● **Passage**:
▼▼▼
From the internationally celebrated author of The Employees and My Work comes an extraordinary, haunting tale of witchcraft and persecution.
In seventeenth-century Denmark, unmarried noblewoman Christenze Kruckow and several other women are accused of witchcraft. They are rumoured to be possessed by the Devil, who comes to them in the form of a tall, headless man and gives them dark powers. It is said they perform unchristian acts and can steal people’s happiness, cause pestilence, illness, or even death. And once the rumour of witchcraft takes hold, they are all in danger of the stake.
Narrated by a wax doll created by Christenze one dark night in 1620, The Wax Child is an unsettling, dizzying horror story about brutality and power, nature and witchcraft, set in the fragile communities of pre-modern Europe.
Deeply researched and steeped in visceral, atmospheric detail, The Wax Child is based on a series of infamous witchcraft trials that took place in Northern Jutland. Full of lush, vivid storytelling and alarmingly rich imagination, Olga Ravn weaves in quotes from original sources, such as letters, court documents, magic spells, and Scandinavian grimoires.
▲▲▲
● **Entries shown**:
▼▼▼
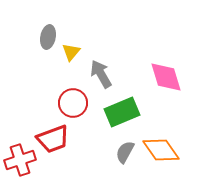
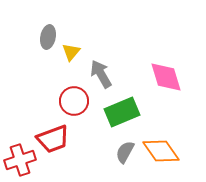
red circle: moved 1 px right, 2 px up
orange diamond: moved 1 px down
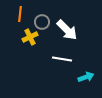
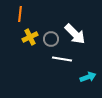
gray circle: moved 9 px right, 17 px down
white arrow: moved 8 px right, 4 px down
cyan arrow: moved 2 px right
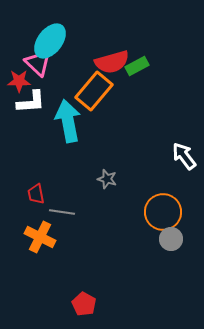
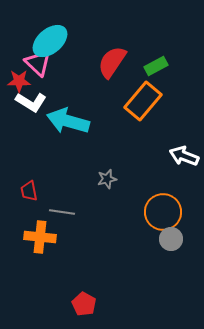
cyan ellipse: rotated 12 degrees clockwise
red semicircle: rotated 140 degrees clockwise
green rectangle: moved 19 px right
orange rectangle: moved 49 px right, 10 px down
white L-shape: rotated 36 degrees clockwise
cyan arrow: rotated 63 degrees counterclockwise
white arrow: rotated 32 degrees counterclockwise
gray star: rotated 30 degrees counterclockwise
red trapezoid: moved 7 px left, 3 px up
orange cross: rotated 20 degrees counterclockwise
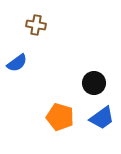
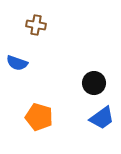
blue semicircle: rotated 55 degrees clockwise
orange pentagon: moved 21 px left
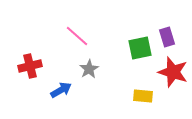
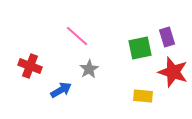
red cross: rotated 35 degrees clockwise
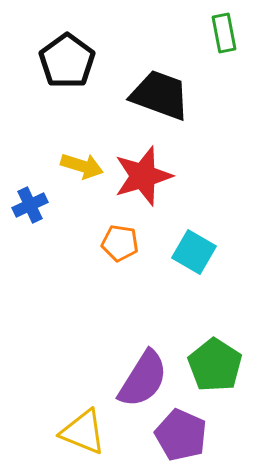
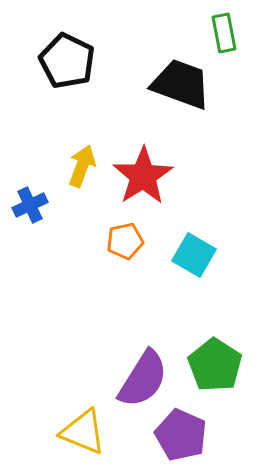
black pentagon: rotated 10 degrees counterclockwise
black trapezoid: moved 21 px right, 11 px up
yellow arrow: rotated 87 degrees counterclockwise
red star: rotated 16 degrees counterclockwise
orange pentagon: moved 5 px right, 2 px up; rotated 21 degrees counterclockwise
cyan square: moved 3 px down
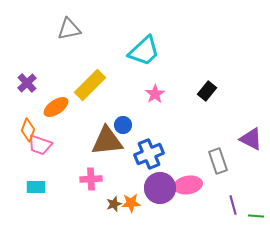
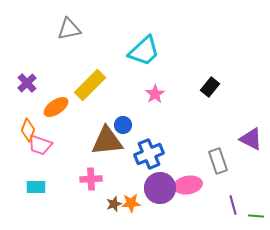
black rectangle: moved 3 px right, 4 px up
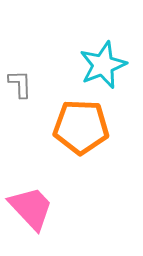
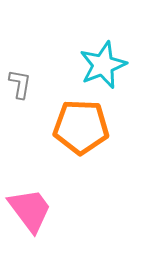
gray L-shape: rotated 12 degrees clockwise
pink trapezoid: moved 1 px left, 2 px down; rotated 6 degrees clockwise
▲▲▲
● **Instructions**:
1/ Write out the book description word for word, everything from "Narrated by a" down to "and Scandinavian grimoires.".
2/ Give again, word for word, everything in the records from the line containing "gray L-shape: rotated 12 degrees clockwise" down to the end of the records.

● **Answer set**:
1/
Narrated by a wax doll created by Christenze one dark night in 1620, The Wax Child is an unsettling, dizzying horror story about brutality and power, nature and witchcraft, set in the fragile communities of pre-modern Europe.
Deeply researched and steeped in visceral, atmospheric detail, The Wax Child is based on a series of infamous witchcraft trials that took place in Northern Jutland. Full of lush, vivid storytelling and alarmingly rich imagination, Olga Ravn weaves in quotes from original sources, such as letters, court documents, magic spells, and Scandinavian grimoires.

2/
gray L-shape: rotated 12 degrees clockwise
pink trapezoid: moved 1 px left, 2 px down; rotated 6 degrees clockwise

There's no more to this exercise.